Yet these very same Republicans are threatening to have Vice President Dick Cheney rule from the chair that a simple majority can confirm a judicial nominee rather than the 60 votes necessary to stop a filibuster. This is known as the "nuclear option" because in all likelihood it would blow up the Senate's operations. The Senate does much of its work by unanimous consent, which keeps things moving along and prevents ordinary day-to-day business from drowning in procedural votes. But if Republicans change the filibuster rules, Democrats could respond by ignoring the tradition of unanimous consent and making it difficult if not impossible to get anything done. Arlen Specter, the Pennsylvania Republican who is chairman of the Judiciary Committee, has warned that "the Senate will be in turmoil and the Judiciary Committee will be hell."
Despite his party's Senate majority, however, Mr. Frist may not have the votes to go nuclear. A sizable number of Republicans - including John McCain, Olympia Snowe, Susan Collins, Lincoln Chafee and John Warner - could break away. For them, the value of confirming a few extreme nominees may be outweighed by the lasting damage to the Senate. Besides, majorities are temporary, and they may want to filibuster one day.
There is one way to avert a showdown. The White House should meet with Senate leaders of both parties and come up with a list of nominees who will not be filibustered. This means that Mr. Bush - like Presidents Bill Clinton, Ronald Reagan and George H. W. Bush before him - would agree to submit nominees from the broad mainstream of legal thought, with a commitment to judging cases, not promoting a political agenda.
The Bush administration likes to call itself "conservative," but there is nothing conservative about endangering one of the great institutions of American democracy, the United States Senate, for the sake of an ideological crusade.

**Records supplied:**

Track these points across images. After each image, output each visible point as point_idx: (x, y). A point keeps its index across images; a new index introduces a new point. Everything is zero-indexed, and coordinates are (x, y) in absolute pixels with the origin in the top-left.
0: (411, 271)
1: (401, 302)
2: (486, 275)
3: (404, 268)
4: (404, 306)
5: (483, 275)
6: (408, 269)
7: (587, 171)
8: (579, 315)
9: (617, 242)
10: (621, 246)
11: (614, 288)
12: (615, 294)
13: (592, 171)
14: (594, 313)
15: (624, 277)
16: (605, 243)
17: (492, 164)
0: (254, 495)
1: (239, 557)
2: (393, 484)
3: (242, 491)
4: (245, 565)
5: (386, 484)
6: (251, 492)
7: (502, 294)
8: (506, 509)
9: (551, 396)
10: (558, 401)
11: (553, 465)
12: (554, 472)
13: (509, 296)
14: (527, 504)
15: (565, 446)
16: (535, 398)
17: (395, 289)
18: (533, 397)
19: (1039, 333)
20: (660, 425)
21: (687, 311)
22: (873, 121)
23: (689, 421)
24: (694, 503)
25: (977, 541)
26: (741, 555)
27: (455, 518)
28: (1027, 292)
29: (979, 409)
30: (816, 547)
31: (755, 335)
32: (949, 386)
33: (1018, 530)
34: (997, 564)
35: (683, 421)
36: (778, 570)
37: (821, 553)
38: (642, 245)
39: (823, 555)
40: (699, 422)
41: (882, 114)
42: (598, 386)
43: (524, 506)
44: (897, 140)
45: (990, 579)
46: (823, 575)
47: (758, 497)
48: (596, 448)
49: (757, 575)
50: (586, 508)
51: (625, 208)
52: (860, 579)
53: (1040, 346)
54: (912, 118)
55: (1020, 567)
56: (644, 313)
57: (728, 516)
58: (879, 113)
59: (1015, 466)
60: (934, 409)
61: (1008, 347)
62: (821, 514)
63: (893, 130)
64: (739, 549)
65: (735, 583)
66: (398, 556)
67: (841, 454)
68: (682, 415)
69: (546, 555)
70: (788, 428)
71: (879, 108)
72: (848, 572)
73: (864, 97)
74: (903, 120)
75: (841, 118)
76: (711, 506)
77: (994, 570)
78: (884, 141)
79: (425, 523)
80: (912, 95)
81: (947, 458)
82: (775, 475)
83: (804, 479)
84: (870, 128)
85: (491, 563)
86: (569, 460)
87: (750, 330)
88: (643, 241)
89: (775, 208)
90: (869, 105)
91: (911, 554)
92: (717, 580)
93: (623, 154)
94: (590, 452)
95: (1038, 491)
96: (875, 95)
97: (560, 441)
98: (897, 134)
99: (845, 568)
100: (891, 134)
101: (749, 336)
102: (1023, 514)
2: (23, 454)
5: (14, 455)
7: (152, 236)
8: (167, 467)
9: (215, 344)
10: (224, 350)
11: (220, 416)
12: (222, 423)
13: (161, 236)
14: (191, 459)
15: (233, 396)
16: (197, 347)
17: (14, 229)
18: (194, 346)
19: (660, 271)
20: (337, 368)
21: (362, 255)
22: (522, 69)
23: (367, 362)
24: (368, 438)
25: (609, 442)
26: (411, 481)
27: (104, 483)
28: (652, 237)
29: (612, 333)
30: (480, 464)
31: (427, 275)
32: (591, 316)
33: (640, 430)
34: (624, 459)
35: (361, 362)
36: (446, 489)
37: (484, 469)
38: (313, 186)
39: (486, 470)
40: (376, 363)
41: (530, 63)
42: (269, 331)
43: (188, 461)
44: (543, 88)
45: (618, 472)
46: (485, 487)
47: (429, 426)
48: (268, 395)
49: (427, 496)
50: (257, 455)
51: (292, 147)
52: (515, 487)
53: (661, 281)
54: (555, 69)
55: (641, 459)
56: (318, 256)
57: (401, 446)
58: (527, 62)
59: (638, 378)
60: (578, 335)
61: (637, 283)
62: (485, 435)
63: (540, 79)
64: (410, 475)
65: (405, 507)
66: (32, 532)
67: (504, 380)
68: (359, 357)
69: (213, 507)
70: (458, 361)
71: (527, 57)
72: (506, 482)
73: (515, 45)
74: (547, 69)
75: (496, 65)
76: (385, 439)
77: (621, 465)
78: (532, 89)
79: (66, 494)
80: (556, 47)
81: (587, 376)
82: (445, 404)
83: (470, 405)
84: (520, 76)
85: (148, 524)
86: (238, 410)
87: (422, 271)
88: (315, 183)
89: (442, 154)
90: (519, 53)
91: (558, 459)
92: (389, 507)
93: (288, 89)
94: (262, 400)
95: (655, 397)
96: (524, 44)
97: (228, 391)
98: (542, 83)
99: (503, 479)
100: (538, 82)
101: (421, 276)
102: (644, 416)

...

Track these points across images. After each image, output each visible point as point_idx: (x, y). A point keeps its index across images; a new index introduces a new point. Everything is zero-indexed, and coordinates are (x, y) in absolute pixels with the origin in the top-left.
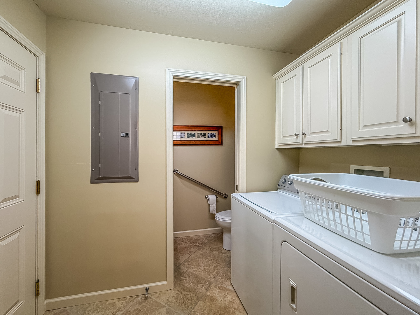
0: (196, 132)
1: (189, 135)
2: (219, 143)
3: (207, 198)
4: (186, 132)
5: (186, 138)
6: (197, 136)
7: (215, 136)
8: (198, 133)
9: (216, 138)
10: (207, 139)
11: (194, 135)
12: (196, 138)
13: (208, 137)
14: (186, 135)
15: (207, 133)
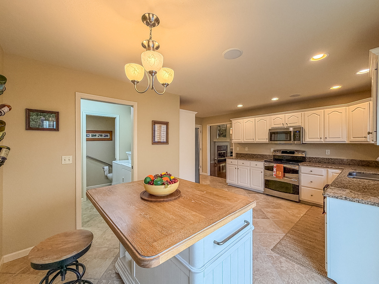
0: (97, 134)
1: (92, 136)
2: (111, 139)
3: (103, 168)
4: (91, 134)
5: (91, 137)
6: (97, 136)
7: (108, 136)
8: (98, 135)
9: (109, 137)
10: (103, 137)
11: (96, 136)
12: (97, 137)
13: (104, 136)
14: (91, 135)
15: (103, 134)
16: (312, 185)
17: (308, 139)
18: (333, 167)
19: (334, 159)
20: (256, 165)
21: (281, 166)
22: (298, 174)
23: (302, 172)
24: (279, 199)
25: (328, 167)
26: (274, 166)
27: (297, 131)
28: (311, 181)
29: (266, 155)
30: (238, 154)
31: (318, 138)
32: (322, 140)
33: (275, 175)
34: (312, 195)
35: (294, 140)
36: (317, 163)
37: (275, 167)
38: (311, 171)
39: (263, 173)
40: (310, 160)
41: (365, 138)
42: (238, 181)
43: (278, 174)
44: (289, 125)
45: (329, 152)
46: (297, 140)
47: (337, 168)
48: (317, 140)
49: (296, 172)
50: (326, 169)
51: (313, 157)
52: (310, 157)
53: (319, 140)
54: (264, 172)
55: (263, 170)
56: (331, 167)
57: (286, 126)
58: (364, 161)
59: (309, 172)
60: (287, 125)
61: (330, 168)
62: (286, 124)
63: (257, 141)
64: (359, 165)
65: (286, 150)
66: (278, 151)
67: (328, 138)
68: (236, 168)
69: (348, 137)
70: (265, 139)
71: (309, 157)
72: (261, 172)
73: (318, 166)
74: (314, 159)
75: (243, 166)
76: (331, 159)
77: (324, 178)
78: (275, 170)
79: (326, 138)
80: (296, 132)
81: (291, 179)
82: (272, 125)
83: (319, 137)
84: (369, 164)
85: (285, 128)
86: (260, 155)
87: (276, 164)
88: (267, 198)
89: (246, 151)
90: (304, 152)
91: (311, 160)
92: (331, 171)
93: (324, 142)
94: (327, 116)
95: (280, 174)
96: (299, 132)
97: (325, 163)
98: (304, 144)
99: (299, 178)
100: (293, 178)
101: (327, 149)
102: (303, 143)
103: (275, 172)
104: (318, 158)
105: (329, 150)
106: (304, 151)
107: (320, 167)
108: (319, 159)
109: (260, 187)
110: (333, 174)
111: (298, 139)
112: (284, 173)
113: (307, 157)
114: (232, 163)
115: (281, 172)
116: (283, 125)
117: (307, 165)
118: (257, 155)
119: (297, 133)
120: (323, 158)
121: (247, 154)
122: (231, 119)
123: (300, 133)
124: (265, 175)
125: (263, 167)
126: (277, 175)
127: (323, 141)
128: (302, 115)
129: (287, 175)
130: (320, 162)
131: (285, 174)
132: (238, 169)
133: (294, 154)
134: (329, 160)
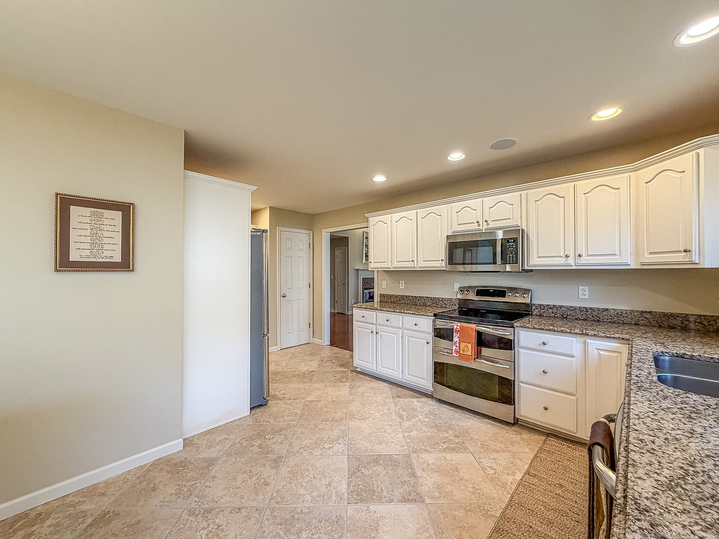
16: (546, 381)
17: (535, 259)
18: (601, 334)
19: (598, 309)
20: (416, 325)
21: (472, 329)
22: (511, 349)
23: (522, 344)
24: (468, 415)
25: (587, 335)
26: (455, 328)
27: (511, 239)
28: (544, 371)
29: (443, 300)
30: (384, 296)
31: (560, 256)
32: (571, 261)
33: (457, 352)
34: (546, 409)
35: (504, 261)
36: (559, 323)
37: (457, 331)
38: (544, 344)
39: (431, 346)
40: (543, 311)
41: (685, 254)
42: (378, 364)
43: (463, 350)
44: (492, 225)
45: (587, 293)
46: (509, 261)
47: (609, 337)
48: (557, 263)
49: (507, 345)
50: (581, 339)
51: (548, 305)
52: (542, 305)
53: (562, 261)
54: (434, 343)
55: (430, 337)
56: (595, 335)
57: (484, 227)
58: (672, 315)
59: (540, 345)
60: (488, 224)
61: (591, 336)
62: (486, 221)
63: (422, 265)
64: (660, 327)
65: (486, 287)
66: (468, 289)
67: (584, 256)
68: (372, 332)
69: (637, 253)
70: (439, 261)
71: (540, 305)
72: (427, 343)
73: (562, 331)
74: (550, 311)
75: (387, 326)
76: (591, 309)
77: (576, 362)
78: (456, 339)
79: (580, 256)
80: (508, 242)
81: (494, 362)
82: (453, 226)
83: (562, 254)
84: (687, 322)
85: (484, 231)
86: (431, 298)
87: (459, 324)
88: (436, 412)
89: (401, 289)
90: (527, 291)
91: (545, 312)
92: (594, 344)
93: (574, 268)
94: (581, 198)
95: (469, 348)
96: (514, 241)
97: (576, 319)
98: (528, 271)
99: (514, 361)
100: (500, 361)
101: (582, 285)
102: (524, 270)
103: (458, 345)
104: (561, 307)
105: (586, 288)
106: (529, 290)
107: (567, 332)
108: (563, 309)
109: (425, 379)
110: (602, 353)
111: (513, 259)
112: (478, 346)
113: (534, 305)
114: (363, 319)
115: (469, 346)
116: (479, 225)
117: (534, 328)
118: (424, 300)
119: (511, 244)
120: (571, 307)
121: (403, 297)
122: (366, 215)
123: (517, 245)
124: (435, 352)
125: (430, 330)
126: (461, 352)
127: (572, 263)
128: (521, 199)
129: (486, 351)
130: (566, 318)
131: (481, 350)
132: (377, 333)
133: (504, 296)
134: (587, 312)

**Apply what you read:**
**1.** Answer these questions using the filibuster editorial:
(a) Who do Republicans threaten to have rule from the chair on the number of votes needed to confirm a judicial nominee?
(b) Of which committee is Arlen Specter the chairman?
(c) Which earlier presidents are named as having submitted nominees from the broad mainstream of legal thought?
**2.** Copy the part of the filibuster editorial from "Despite his party's" to "a political agenda.".

**Answer section:**
**1.**
(a) Vice President Dick Cheney
(b) The Judiciary Committee
(c) Bill Clinton, Ronald Reagan and George H. W. Bush

**2.**
Despite his party's Senate majority, however, Mr. Frist may not have the votes to go nuclear. A sizable number of Republicans - including John McCain, Olympia Snowe, Susan Collins, Lincoln Chafee and John Warner - could break away. For them, the value of confirming a few extreme nominees may be outweighed by the lasting damage to the Senate. Besides, majorities are temporary, and they may want to filibuster one day.
There is one way to avert a showdown. The White House should meet with Senate leaders of both parties and come up with a list of nominees who will not be filibustered. This means that Mr. Bush - like Presidents Bill Clinton, Ronald Reagan and George H. W. Bush before him - would agree to submit nominees from the broad mainstream of legal thought, with a commitment to judging cases, not promoting a political agenda.